On top of being rare in Manitoba, cougars are a very nomadic species in general. Watkins told the Manitoban that “radio collared cougars from the South Dakota population have ended up in Saskatchewan, Montana, Minnesota, Wisconsin, and Connecticut.”
“Males tend to travel farther than females, but both sexes have now been shown to disperse long distances,” Watkins added.
In order to map cougar occurrence and prevalence in the province, Manitoba Conservation relies heavily on the public — especially rural Manitobans — to communicate sightings and suspicion of cougar sign. That being said, eyewitness accounts notoriously lack credibility. Watkins noted in his Wildlife Society presentation that roughly 80 per cent of all reported sightings in the past were, upon closer inspection, later deemed unreliable.
What’s the explanation for this mass misidentification? Surely, someone would have to be rather certain of what they saw to go out of their way to contact Manitoba Conservation or the local authorities?
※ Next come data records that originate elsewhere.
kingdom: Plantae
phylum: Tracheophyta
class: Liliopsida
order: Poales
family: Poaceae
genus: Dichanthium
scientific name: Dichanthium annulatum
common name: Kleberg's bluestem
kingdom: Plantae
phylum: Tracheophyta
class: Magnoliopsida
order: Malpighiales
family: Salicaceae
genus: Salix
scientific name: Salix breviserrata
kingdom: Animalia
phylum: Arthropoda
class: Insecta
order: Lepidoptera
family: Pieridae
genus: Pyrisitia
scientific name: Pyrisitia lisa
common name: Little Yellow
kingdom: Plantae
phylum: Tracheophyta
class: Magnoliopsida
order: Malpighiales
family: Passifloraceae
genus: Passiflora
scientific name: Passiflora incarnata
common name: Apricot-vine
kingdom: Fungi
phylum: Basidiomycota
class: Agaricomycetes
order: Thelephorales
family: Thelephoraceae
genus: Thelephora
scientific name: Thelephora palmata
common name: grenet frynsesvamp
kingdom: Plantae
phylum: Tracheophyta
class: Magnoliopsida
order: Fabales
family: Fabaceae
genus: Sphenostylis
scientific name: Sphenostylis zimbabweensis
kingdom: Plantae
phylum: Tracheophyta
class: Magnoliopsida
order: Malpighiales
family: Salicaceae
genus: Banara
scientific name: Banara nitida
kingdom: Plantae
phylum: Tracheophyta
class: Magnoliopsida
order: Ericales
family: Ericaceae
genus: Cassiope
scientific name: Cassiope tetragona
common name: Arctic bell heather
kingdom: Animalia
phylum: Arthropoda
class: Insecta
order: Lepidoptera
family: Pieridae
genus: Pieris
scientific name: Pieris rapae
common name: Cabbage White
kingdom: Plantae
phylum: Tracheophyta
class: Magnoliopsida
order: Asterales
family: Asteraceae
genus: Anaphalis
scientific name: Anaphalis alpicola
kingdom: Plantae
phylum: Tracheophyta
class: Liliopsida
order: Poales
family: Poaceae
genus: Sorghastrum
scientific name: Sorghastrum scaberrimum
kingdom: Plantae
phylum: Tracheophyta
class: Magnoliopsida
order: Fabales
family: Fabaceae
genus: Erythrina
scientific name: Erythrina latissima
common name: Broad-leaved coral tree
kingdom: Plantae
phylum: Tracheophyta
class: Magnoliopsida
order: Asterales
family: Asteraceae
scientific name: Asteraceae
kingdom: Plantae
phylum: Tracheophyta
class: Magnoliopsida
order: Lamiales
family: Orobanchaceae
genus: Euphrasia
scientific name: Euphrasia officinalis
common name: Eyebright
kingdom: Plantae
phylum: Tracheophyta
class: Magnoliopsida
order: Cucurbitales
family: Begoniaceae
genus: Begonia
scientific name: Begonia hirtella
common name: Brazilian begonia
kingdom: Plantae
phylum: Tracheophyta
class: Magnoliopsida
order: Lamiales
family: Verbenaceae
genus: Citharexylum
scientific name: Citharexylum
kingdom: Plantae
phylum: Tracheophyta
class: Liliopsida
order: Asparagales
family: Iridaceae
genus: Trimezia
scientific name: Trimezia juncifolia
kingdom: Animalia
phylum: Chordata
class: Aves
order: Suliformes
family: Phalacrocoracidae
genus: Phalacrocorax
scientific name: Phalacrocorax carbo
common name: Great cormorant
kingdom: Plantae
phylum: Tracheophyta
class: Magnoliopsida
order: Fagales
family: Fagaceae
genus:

Watkins thinks it’s related to increasing “urbanization” and “an ongoing separation from nature.”
“People just aren’t as familiar with the flora and fauna of Manitoba as their rural parents and grandparents were, and make mistakes when trying to identify an animal,” Watkins added.
Whenever a cougar spotting occurs, the conversation in the media invariably turns to the safety of people in the area. For those unduly weary of being attacked: the odds of a fatal interaction are negligible at best — less than one a year in all of North America. A cougar behaving normally is no more a threat than any other large predatory animal; this includes black bears, wolves, coyotes, etc.. For some additional context: according to Watkins, “in Canada, there were 28 fatal dog attacks on people between 1990 and 2007.”
Growing up in Manitoba, there has been a sort of mystified version of the cougar that has always grabbed me. Watkins’s informative talk at the Wildlife Society did well to fasten my sights on the truly more complex and interesting matter of Manitoba’s cougars.